== RECORDS FOR THE TASK ==
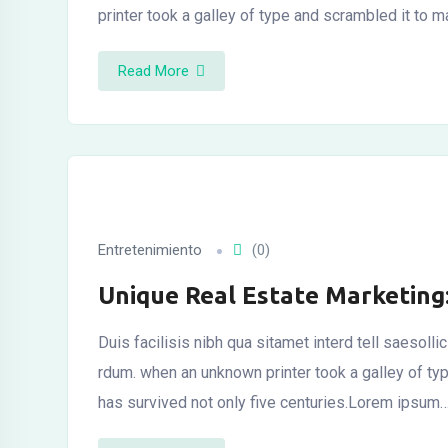
printer took a galley of type and scrambled it to 
Read More
al
al
Entretenimiento
(0)
Unique Real Estate Marketing
Duis facilisis nibh qua sitamet interd tell saesoll
rdum. when an unknown printer took a galley of t
has survived not only five centuries.Lorem ipsum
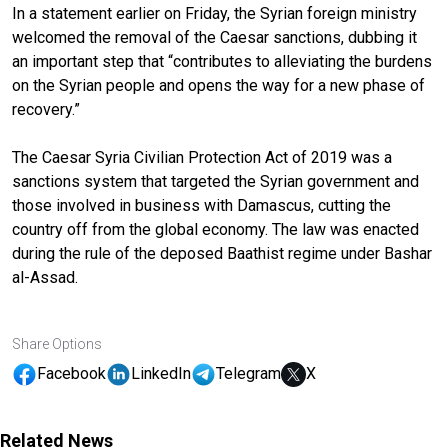
In a statement earlier on Friday, the Syrian foreign ministry
welcomed the removal of the Caesar sanctions, dubbing it
an important step that “contributes to alleviating the burdens
on the Syrian people and opens the way for a new phase of
recovery.”
The Caesar Syria Civilian Protection Act of 2019 was a
sanctions system that targeted the Syrian government and
those involved in business with Damascus, cutting the
country off from the global economy. The law was enacted
during the rule of the deposed Baathist regime under Bashar
al-Assad.
Share Options
Facebook
LinkedIn
Telegram
X
Related News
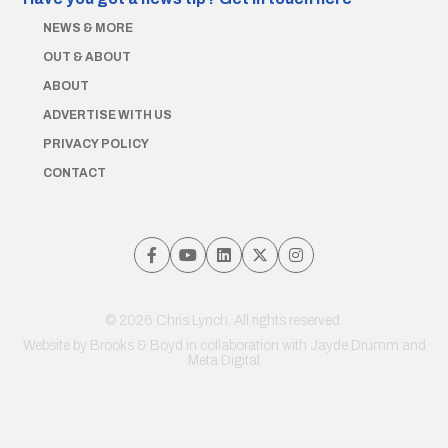
NEWS & MORE
OUT & ABOUT
ABOUT
ADVERTISE WITH US
PRIVACY POLICY
CONTACT
© 2026 Chris Lynch. All rights reserved.
Website by
Brooks & Boyd
in collaboration with Jayde Drumm and
Meta Digital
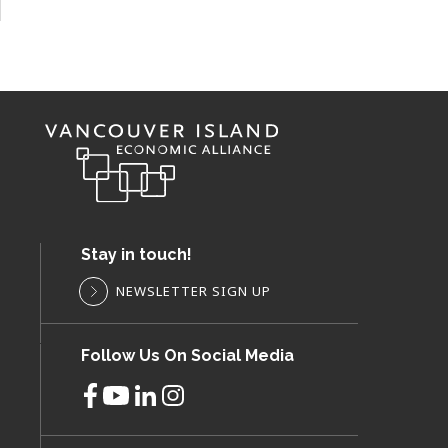
Stay in touch!
NEWSLETTER SIGN UP
Follow Us On Social Media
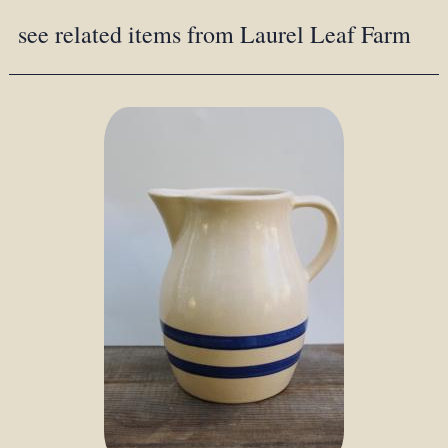
see related items from Laurel Leaf Farm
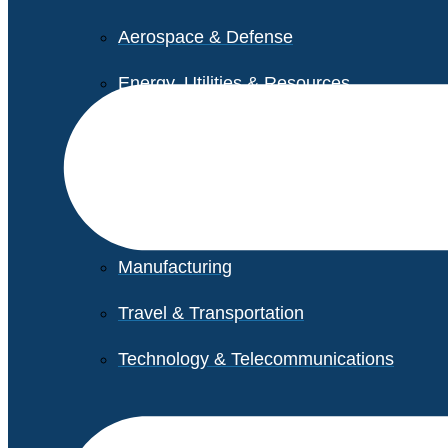
Aerospace & Defense
Energy, Utilities & Resources
Life Sciences
Higher Education
Retail
Manufacturing
Travel & Transportation
Technology & Telecommunications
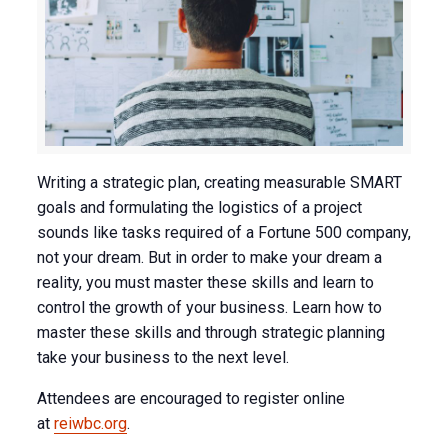
Writing a strategic plan, creating measurable SMART
goals and formulating the logistics of a project
sounds like tasks required of a Fortune 500 company,
not your dream. But in order to make your dream a
reality, you must master these skills and learn to
control the growth of your business. Learn how to
master these skills and through strategic planning
take your business to the next level.
Attendees are encouraged to register online
at
reiwbc.org
.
===
## ACTIVITY
Each record above is to be returned unchanged, while any picture it holds stays out.

## THE COMPLETED TASK
printer took a galley of type and scrambled it to 
Read More
al
al
Entretenimiento
(0)
Unique Real Estate Marketing
Duis facilisis nibh qua sitamet interd tell saesoll
rdum. when an unknown printer took a galley of t
has survived not only five centuries.Lorem ipsum
In a statement earlier on Friday, the Syrian foreign ministry
welcomed the removal of the Caesar sanctions, dubbing it
an important step that “contributes to alleviating the burdens
on the Syrian people and opens the way for a new phase of
recovery.”
The Caesar Syria Civilian Protection Act of 2019 was a
sanctions system that targeted the Syrian government and
those involved in business with Damascus, cutting the
country off from the global economy. The law was enacted
during the rule of the deposed Baathist regime under Bashar
al-Assad.
Share Options
Facebook
LinkedIn
Telegram
X
Related News
NEWS & MORE
OUT & ABOUT
ABOUT
ADVERTISE WITH US
PRIVACY POLICY
CONTACT
© 2026 Chris Lynch. All rights reserved.
Website by
Brooks & Boyd
in collaboration with Jayde Drumm and
Meta Digital
Stay in touch!
NEWSLETTER SIGN UP
Follow Us On Social Media
see related items from Laurel Leaf Farm
Aerospace & Defense
Energy, Utilities & Resources
Life Sciences
Higher Education
Retail
Manufacturing
Travel & Transportation
Technology & Telecommunications
Writing a strategic plan, creating measurable SMART
goals and formulating the logistics of a project
sounds like tasks required of a Fortune 500 company,
not your dream. But in order to make your dream a
reality, you must master these skills and learn to
control the growth of your business. Learn how to
master these skills and through strategic planning
take your business to the next level.
Attendees are encouraged to register online
at
reiwbc.org
.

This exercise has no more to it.